Experts define “romantic love” as a connection deeper than lust but distinct from the attachment associated with a long-term relationship. In some of the small studies that have examined this passionate state, researchers put people in the early stages of a romantic relationship (typically less than a year) into MRI scanners to see what was happening in their brains as they looked at photos of their loves.

They found that participants showed increased activity in areas of the brain rich in dopamine, a neurochemical that controls feelings of desire and desire. These regions are also activated by drugs like cocaine, leading some experts to compare love to a kind of “natural addiction.”

Studies on prairie voles (yes, you read that right) corroborate these findings. Rodents are one of the few mammal species that mate for life, so researchers sometimes use them as a scientific model for human partnerships. Studies show that when these animals bond, the brain’s reward system is similarly activated, triggering the release of dopamine.

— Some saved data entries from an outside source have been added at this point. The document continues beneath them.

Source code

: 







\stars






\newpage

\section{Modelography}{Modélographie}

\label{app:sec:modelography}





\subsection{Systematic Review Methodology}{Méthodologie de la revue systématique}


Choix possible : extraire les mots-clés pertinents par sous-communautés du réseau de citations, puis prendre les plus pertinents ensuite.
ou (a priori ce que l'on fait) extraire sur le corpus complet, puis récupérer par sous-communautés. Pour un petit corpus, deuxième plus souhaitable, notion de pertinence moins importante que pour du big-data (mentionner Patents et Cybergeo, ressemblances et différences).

“Romantic love doesn’t emanate from your cerebral cortex, where you think; it doesn’t emanate from the brain regions in the middle of your head, linked to the limbic areas, linked to emotions,” says Fisher, who led one of the first human studies on the topic and , in addition to her role at the Kinsey Institute, is Match.com’s chief scientific advisor. “It’s based on brain regions linked to drive, focus, motivation.”

This kind of dopamine activity may explain why, in the early stages of love, you have the overwhelming desire to constantly be with your loved one — what addiction literature calls “craving.” In fact, preliminary research conducted by Sandra Langeslag, associate professor in behavioral neuroscience at the University of Missouri, St. Louis, suggests that some people desire their lover like they desire a drug.

In one of the few studies that directly compared love and addiction, which is still ongoing and has not yet been published, Langeslag showed ten people who vaped nicotine pictures of their loved one or pictures of other people vaping (a classic experiment used to evoke desire ). Participants rated their desire to be with their partner higher than their desire to smoke.

Other research from Langeslag’s lab examined the obsession of love — of being unable to think about anything other than your beloved. In a series of small studies of people in love, Langeslag found that participants reported thinking about the object of their desire approximately 65% ​​of their waking hours and said they had difficulty focusing on unrelated topics. However, when people were reminded of information related to their loved one, they showed increased attention and had improved memory.

There is also evidence that love can make people blind to a new partner’s flaws — the “love is blind” phenomenon. Lucy Brown, a professor of neuroscience at the Albert Einstein College of Medicine, found that when some study participants viewed photos of their loved one at the beginning of a relationship, they had less activity in a part of the prefrontal cortex that is important for decision-making. and evaluation of others. The findings suggest that we can “suspend negative judgments of the person we are in love with,” she said.

If love can alter our motivation and attention, perhaps it’s no surprise that people sometimes go to extremes when under its thumb. But giving in to obsession with your lover isn’t necessarily “irrational” behavior, at least from an evolutionary perspective, says Langeslag.

Scientists believe that humans evolved to have these types of responses — which appear to be consistent across ages, genders and cultures — because bonding and mating are essential for the survival of the species.